Finalnie zaniosłem komputer do serwisu bo nikt nie miał możliwości użyczenia mi swojego zasilacza, a zależało mi na czasie. Wyszło, że padły mi kondensatory w płycie głównej. Już wszystko działa i dziękuję za pomoc
Dobra w takim razie nie próbować nawet tego podłączać? Potrzebuję tylko sprawdzić czy muszę kupić tylko zasilacz czy też płytę główną więc to będzie rozruch i tyle.
Podłączyłem monitor tak jak mówiłeś i komputer dalej nic nie wyświetla, do tego jeden wiatrak w obudowie oraz wiatrak na płycie głównej się nie kreci. (monitor, mysz i klawiatura również nie startują)

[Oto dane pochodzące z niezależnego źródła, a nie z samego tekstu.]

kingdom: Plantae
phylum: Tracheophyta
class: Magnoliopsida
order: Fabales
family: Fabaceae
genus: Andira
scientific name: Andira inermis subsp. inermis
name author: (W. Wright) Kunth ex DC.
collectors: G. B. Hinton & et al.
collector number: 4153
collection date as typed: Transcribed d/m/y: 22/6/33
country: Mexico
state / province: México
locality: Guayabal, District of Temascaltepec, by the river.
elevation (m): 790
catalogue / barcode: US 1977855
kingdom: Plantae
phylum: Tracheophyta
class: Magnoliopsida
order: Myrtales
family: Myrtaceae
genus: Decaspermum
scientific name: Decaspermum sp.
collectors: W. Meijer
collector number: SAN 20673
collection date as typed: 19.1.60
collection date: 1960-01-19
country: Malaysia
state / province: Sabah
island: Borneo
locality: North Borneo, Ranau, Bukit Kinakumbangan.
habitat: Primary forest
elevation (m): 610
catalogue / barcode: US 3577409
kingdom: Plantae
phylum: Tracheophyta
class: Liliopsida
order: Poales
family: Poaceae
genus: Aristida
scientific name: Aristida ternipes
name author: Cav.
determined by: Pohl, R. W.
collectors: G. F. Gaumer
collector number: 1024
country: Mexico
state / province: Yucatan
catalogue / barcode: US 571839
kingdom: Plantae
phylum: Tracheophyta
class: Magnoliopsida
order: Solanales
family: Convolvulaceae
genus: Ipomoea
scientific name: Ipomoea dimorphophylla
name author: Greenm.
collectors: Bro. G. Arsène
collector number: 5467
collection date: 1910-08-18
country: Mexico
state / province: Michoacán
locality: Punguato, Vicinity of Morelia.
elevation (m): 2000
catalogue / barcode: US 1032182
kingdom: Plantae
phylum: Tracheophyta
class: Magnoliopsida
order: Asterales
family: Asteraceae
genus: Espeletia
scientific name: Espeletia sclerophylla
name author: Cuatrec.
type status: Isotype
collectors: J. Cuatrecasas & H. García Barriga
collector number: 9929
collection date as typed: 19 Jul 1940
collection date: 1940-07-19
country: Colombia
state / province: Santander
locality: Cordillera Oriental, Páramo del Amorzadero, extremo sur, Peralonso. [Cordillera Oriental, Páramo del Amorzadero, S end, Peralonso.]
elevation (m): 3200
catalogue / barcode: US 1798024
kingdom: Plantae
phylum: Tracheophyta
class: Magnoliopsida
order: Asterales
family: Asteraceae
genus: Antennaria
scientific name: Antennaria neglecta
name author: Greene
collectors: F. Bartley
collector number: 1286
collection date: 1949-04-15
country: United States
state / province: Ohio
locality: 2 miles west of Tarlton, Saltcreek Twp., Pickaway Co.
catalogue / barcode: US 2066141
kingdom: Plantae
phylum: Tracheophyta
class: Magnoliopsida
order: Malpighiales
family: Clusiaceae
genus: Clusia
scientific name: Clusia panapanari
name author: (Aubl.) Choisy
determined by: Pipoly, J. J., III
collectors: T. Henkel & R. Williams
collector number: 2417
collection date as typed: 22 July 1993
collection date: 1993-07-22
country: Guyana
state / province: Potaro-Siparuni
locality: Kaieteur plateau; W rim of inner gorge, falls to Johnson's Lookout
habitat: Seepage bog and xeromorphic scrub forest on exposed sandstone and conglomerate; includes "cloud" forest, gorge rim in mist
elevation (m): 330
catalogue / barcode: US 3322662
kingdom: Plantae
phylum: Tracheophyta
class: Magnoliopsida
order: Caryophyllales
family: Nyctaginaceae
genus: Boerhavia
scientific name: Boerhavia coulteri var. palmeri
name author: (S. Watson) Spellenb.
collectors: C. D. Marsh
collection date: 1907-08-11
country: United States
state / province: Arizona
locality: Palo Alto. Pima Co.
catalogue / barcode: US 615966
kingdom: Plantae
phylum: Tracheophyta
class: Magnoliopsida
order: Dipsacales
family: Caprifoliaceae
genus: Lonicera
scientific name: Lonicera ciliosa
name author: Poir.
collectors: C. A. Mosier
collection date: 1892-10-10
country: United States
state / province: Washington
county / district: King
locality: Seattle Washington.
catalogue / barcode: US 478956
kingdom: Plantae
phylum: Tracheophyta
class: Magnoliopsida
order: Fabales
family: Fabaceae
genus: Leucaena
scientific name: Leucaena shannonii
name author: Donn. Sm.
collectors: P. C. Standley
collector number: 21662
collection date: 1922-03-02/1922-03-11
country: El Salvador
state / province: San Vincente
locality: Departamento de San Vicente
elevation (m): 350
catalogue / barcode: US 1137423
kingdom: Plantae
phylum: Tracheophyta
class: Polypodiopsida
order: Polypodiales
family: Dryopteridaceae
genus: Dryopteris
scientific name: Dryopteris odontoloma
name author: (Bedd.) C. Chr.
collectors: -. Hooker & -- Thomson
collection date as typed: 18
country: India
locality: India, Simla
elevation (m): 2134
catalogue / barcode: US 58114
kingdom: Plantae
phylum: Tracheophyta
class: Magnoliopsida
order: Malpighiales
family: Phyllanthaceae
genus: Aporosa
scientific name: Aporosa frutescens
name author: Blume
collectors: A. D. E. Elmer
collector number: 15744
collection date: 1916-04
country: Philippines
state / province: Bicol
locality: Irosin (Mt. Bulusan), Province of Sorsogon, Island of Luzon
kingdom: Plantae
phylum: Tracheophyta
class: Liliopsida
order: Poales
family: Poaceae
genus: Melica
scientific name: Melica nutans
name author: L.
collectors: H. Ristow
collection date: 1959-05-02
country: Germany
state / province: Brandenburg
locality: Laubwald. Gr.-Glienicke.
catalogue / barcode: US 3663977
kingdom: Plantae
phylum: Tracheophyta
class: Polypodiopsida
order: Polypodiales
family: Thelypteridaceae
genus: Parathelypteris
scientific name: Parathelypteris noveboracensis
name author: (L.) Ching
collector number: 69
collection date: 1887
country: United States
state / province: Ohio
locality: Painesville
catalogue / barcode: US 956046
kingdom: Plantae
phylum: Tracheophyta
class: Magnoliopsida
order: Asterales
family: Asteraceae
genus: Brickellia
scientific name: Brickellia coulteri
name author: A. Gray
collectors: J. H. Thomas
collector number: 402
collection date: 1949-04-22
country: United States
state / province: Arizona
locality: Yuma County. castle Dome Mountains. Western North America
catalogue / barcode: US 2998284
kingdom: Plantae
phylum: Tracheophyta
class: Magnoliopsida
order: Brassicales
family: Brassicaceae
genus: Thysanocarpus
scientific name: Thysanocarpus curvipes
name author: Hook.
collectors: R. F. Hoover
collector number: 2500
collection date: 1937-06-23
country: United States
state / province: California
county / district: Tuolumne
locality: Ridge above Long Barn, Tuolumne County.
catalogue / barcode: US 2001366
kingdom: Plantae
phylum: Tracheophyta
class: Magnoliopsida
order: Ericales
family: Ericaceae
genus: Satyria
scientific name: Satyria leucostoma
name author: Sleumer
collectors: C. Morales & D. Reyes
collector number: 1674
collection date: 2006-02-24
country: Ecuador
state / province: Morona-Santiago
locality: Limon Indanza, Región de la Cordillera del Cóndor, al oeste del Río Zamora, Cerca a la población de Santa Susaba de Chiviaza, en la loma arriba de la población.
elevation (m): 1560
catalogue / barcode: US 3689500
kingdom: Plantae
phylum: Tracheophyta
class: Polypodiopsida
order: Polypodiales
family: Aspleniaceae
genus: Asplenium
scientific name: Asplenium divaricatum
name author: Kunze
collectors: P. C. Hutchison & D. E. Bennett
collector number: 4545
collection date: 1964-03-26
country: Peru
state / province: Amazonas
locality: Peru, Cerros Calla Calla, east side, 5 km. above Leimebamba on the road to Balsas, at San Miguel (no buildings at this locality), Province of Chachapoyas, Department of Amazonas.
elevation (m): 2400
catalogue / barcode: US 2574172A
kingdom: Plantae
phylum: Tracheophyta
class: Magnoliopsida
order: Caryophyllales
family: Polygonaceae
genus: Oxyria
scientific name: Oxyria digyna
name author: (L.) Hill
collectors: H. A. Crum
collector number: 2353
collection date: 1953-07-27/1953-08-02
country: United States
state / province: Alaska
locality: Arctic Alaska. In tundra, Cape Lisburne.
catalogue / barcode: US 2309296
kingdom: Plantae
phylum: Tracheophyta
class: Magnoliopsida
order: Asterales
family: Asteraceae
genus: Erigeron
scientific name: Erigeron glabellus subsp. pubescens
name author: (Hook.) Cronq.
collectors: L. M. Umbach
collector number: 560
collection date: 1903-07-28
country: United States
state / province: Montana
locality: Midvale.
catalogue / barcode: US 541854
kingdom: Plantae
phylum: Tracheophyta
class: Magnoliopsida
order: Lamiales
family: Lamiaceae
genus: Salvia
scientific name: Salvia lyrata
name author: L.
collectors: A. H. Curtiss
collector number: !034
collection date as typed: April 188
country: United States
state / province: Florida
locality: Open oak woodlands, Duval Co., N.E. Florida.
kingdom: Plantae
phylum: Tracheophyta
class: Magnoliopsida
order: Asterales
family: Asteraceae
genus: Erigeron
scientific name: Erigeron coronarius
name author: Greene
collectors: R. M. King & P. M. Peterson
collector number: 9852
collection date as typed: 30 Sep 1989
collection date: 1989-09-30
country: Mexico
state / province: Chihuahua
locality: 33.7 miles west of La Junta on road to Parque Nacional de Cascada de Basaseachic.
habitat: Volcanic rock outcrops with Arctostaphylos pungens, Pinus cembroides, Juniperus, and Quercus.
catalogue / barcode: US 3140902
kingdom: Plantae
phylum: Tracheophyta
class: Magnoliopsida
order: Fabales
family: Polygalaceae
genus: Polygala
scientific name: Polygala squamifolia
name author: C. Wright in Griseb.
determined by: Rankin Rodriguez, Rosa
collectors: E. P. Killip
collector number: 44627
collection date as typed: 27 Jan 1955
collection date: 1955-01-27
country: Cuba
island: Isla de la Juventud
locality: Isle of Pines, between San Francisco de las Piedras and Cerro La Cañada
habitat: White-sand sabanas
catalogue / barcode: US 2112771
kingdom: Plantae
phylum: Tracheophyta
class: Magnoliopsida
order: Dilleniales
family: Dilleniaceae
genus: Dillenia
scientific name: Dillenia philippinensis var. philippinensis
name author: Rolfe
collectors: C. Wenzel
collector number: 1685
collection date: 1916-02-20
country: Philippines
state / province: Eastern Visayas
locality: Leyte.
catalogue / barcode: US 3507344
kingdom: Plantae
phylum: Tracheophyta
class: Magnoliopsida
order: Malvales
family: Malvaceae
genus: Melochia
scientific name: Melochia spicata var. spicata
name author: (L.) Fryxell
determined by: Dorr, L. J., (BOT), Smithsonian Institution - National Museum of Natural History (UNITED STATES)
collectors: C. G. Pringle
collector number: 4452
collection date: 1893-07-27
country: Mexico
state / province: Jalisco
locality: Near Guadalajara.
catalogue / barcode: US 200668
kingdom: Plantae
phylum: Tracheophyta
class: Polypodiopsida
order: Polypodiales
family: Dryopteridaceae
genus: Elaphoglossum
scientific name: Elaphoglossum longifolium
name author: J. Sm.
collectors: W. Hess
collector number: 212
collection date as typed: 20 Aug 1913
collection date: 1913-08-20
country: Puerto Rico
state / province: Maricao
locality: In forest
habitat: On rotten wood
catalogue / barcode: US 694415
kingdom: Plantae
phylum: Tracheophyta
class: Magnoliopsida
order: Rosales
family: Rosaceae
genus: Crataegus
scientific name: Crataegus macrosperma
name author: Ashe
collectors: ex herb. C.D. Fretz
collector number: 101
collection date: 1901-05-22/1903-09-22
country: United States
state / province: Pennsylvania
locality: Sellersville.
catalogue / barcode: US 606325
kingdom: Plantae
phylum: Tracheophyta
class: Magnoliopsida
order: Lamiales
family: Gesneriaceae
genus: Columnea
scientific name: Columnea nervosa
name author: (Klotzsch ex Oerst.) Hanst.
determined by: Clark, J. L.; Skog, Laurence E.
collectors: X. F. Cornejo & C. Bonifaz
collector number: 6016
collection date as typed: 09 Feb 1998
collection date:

Jaka jest szansa, że padła płyta główna? Czy jest również szansa na to, że poprzednia karta graficzna jest sprawna, a problem dotyczył tylko zasilacza? Do tego jaki zasilacz w takim razie polecasz w miejsce poprzedniego?
1.Konfiguracja komputera:
- Zasilacz: Corsair VS450
- Procesor: i5-4460
- Płyta główna: ASRock M85B pro3
- Karta graficzna: wcześniej GTX 950, teraz GTX 550 Ti
- Dysk twardy: Toshiba 2TB
- Ram: HyperX FURY 1.5V 2x4Gb
2.System operacyjny: Windows 10 Home 64-bit
3.Zmiany wprowadzone w systemie i sprzęcie przed wystąpieniem kłopotów: Najświeższą rzeczą jaką zrobiłem było podpięcie drugiego monitora 4 miesiące temu
4.Używany program antywirusowy: AVG
5.Wykonane czynności w celu naprawy problemu: Sprawdziłem stan dysku twardego (HDSentinel pokazał 100% żywotności)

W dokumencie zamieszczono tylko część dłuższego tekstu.